The first tutorial I attended was called A Critical Review of Social Data: Biases, Methodological Pitfalls, and Ethical Boundaries. In the past, I discussed biases in data mainly in the context of machine learning with fellow researchers, therefore I was interested to see their take on this topic. The tutorial summarized interesting research in the field, such as the fact that women’s code changes to GitHub are more likely to be accepted unless they are identified as women.

My personal highlight however was the second day of tutorials and workshops. I attended the Wikiworkshop. With particular interest I followed the keynote of Gerhard Weikum.

He talked, among others, about representation of quantities and how many machine learning tools still lack of the understanding of those. Interesting to me particularly, as I have discussed semantifying of quantities in the context of Wikidata and the Web of Data in general.
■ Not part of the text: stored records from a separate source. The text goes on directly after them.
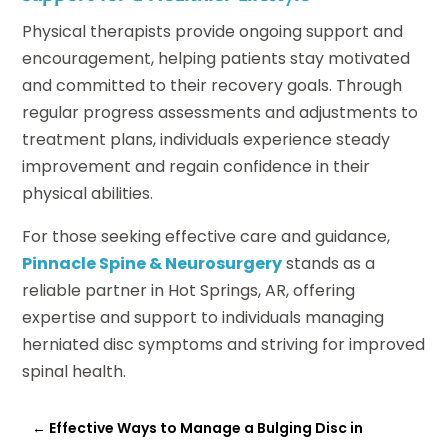
Physical therapists provide ongoing support and
encouragement, helping patients stay motivated
and committed to their recovery goals. Through
regular progress assessments and adjustments to
treatment plans, individuals experience steady
improvement and regain confidence in their
physical abilities.
For those seeking effective care and guidance,
Pinnacle Spine & Neurosurgery
stands as a
reliable partner in Hot Springs, AR, offering
expertise and support to individuals managing
herniated disc symptoms and striving for improved
spinal health.
←
Effective Ways to Manage a Bulging Disc in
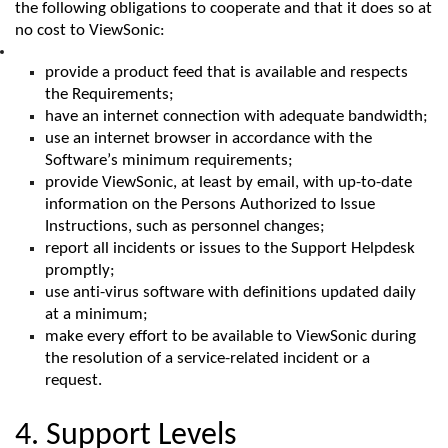
the following obligations to cooperate and that it does so at
no cost to
ViewSonic
:
provide a product feed that is available and respects
the Requirements;
have an internet connection with adequate bandwidth;
use an internet browser
in accordance with
the
Software’s
minimum
requirements;
provide
ViewSonic
, at least by email, with up-to-date
information on the Persons Authorized to Issue
Instructions, such as personnel changes;
report all incidents or issues to the Support Helpdesk
promptly;
use anti-virus software with definitions updated daily
at a minimum;
make every effort to be available to
ViewSonic
during
the resolution of a service-related incident or a
request.
4. Support Levels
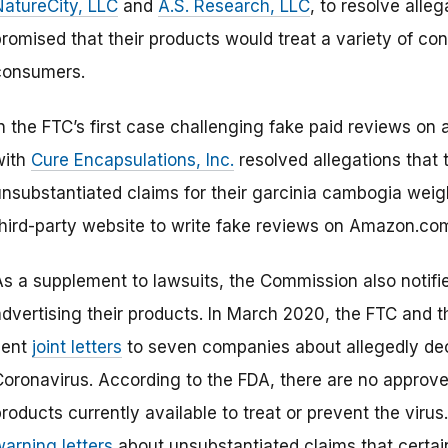
NatureCity, LLC
and
A.S. Research, LLC
, to resolve alle
romised that their products would treat a variety of con
consumers.
n the FTC’s first case challenging fake paid reviews on 
with
Cure Encapsulations, Inc.
resolved allegations that
unsubstantiated claims for their garcinia cambogia weig
third-party website to write fake reviews on Amazon.co
As a supplement to lawsuits, the Commission also notifie
advertising their products. In March 2020, the FTC and t
sent
joint letters
to seven companies about allegedly dece
Coronavirus. According to the FDA, there are no approve
roducts currently available to treat or prevent the viru
warning letters
about unsubstantiated claims that certain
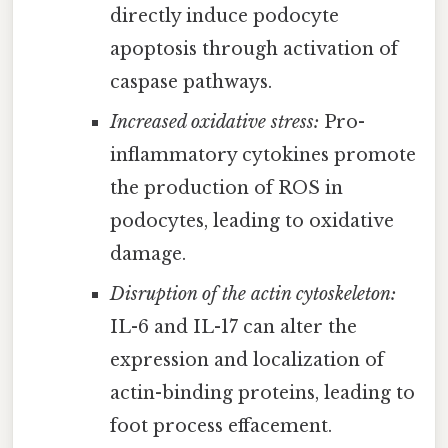
directly induce podocyte
apoptosis through activation of
caspase pathways.
Increased oxidative stress:
Pro-
inflammatory cytokines promote
the production of ROS in
podocytes, leading to oxidative
damage.
Disruption of the actin cytoskeleton:
IL-6 and IL-17 can alter the
expression and localization of
actin-binding proteins, leading to
foot process effacement.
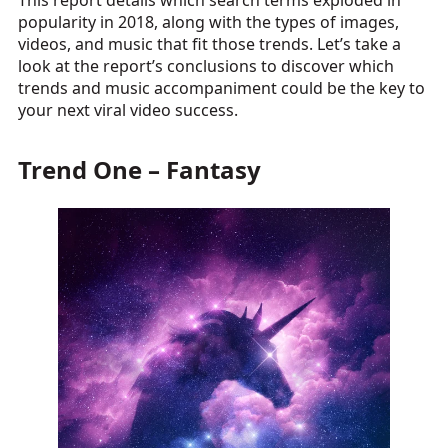
This report details which search terms exploded in
popularity in 2018, along with the types of images,
videos, and music that fit those trends. Let’s take a
look at the report’s conclusions to discover which
trends and music accompaniment could be the key to
your next viral video success.
Trend One – Fantasy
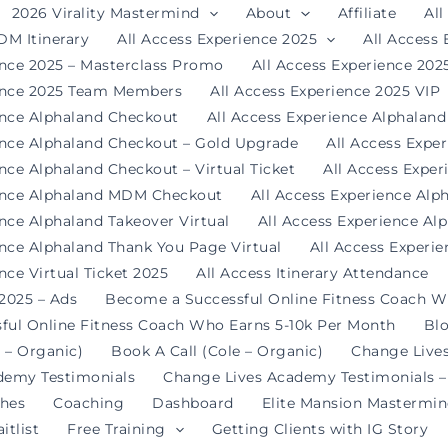
2026 Virality Mastermind
About
Affiliate
All
DM Itinerary
All Access Experience 2025
All Access
ence 2025 – Masterclass Promo
All Access Experience 20
ience 2025 Team Members
All Access Experience 2025 VIP
ence Alphaland Checkout
All Access Experience Alphalan
ence Alphaland Checkout – Gold Upgrade
All Access Expe
nce Alphaland Checkout – Virtual Ticket
All Access Expe
ience Alphaland MDM Checkout
All Access Experience Alp
ence Alphaland Takeover Virtual
All Access Experience Al
ence Alphaland Thank You Page Virtual
All Access Experi
nce Virtual Ticket 2025
All Access Itinerary Attendance
 2025 – Ads
Become a Successful Online Fitness Coach W
ful Online Fitness Coach Who Earns 5-10k Per Month
Bl
 – Organic)
Book A Call (Cole – Organic)
Change Live
demy Testimonials
Change Lives Academy Testimonials –
hes
Coaching
Dashboard
Elite Mansion Mastermi
itlist
Free Training
Getting Clients with IG Story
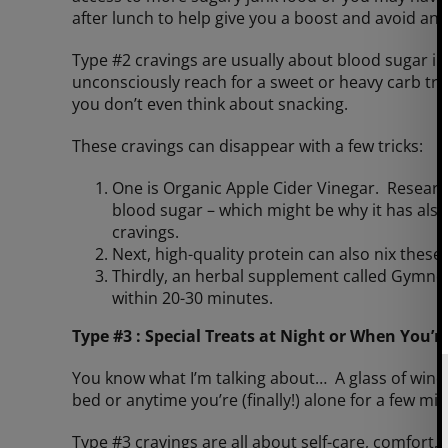
after lunch to help give you a boost and avoid an
Type #2 cravings are usually about blood sugar i
unconsciously reach for a sweet or heavy carb tre
you don’t even think about snacking.
These cravings can disappear with a few tricks:
One is Organic Apple Cider Vinegar. Researc
blood sugar – which might be why it has als
cravings.
Next, high-quality protein can also nix these
Thirdly, an herbal supplement called Gymnem
within 20-30 minutes.
Type #3 : Special Treats at Night or When You’r
You know what I’m talking about… A glass of wine, 
bed or anytime you’re (finally!) alone for a few mi
Type #3 cravings are all about self-care, comfort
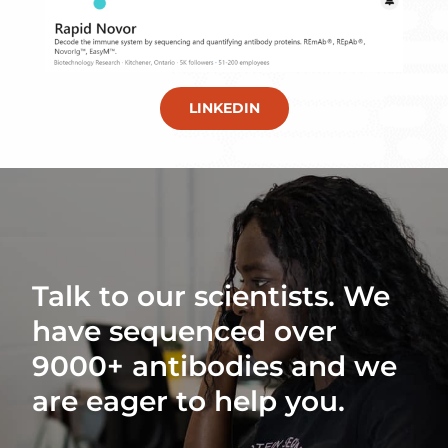
LINKEDIN
Talk to our scientists. We
have sequenced over
9000+ antibodies and we
are eager to help you.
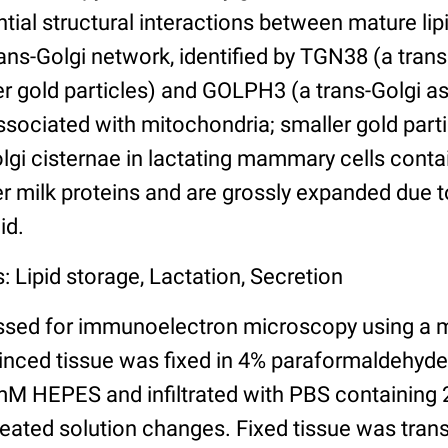
ntial structural interactions between mature lip
rans-Golgi network, identified by TGN38 (a tra
ger gold particles) and GOLPH3 (a trans-Golgi a
ssociated with mitochondria; smaller gold parti
olgi cisternae in lactating mammary cells cont
r milk proteins and are grossly expanded due t
id.
: Lipid storage, Lactation, Secretion
ssed for immunoelectron microscopy using a 
minced tissue was fixed in 4% paraformaldehyd
M HEPES and infiltrated with PBS containing 
peated solution changes. Fixed tissue was trans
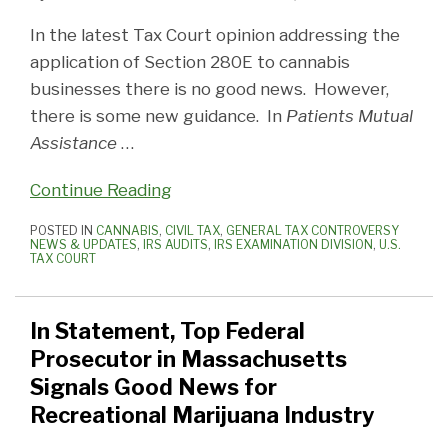
In the latest Tax Court opinion addressing the
application of Section 280E to cannabis
businesses there is no good news. However,
there is some new guidance. In
Patients Mutual
Assistance
…
Continue Reading
POSTED IN
CANNABIS
,
CIVIL TAX
,
GENERAL TAX CONTROVERSY
NEWS & UPDATES
,
IRS AUDITS
,
IRS EXAMINATION DIVISION
,
U.S.
TAX COURT
In Statement, Top Federal
Prosecutor in Massachusetts
Signals Good News for
Recreational Marijuana Industry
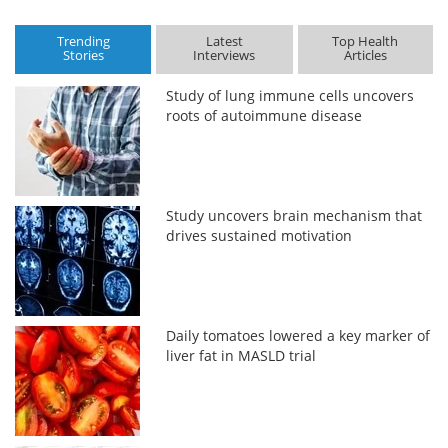
Trending
Latest
Top Health
Stories
Interviews
Articles
Study of lung immune cells uncovers
roots of autoimmune disease
Study uncovers brain mechanism that
drives sustained motivation
Daily tomatoes lowered a key marker of
liver fat in MASLD trial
He also emphasized the need of artificial intelligence tools to understand the notion of context and common sense.

I presented the work of Thomas Pellissier Tanon and myself on property label stability in Wikidata in a 90 seconds overview.

Furthermore, we presented the poster on this topic. We sparked many interesting discussion on the topic.
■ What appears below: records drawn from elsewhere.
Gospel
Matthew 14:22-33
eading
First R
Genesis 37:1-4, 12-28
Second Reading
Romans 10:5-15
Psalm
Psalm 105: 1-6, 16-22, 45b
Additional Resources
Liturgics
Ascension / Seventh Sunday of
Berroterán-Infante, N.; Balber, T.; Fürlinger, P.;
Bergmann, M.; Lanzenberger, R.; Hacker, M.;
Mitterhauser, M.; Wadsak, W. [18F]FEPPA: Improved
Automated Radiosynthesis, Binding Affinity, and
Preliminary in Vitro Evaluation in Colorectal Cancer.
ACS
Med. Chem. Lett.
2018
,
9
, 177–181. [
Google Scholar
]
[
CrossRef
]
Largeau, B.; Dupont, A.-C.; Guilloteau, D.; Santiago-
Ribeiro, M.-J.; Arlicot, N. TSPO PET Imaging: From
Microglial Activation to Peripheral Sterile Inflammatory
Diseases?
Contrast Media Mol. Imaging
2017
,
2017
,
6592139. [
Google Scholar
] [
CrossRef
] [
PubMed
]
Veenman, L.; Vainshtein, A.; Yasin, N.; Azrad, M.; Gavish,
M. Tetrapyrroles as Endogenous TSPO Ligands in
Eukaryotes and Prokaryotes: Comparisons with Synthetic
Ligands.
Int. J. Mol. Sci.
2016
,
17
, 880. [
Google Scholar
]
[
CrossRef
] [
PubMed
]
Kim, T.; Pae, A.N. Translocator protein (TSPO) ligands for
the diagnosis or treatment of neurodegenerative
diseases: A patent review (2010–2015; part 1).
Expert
After the days of workshops and tutorials, which brought a lot of new discussions and faces, the main conferences started with a talk by Luciano Floridi, who brought an interesting perspective on the most recent issues around web technologies and artificial intelligence, from a philosophic viewpoint.

Summarizing, the most interesting part of this conference is the variety of topics, that are well prepared and presented. I had the chance to listen to and discuss topics from Darknet Supply chains

to summarizing of user agreements on the web. The most impressive part however is how this research is very closely aligned with topics that are of current interests and concerns for the whole society.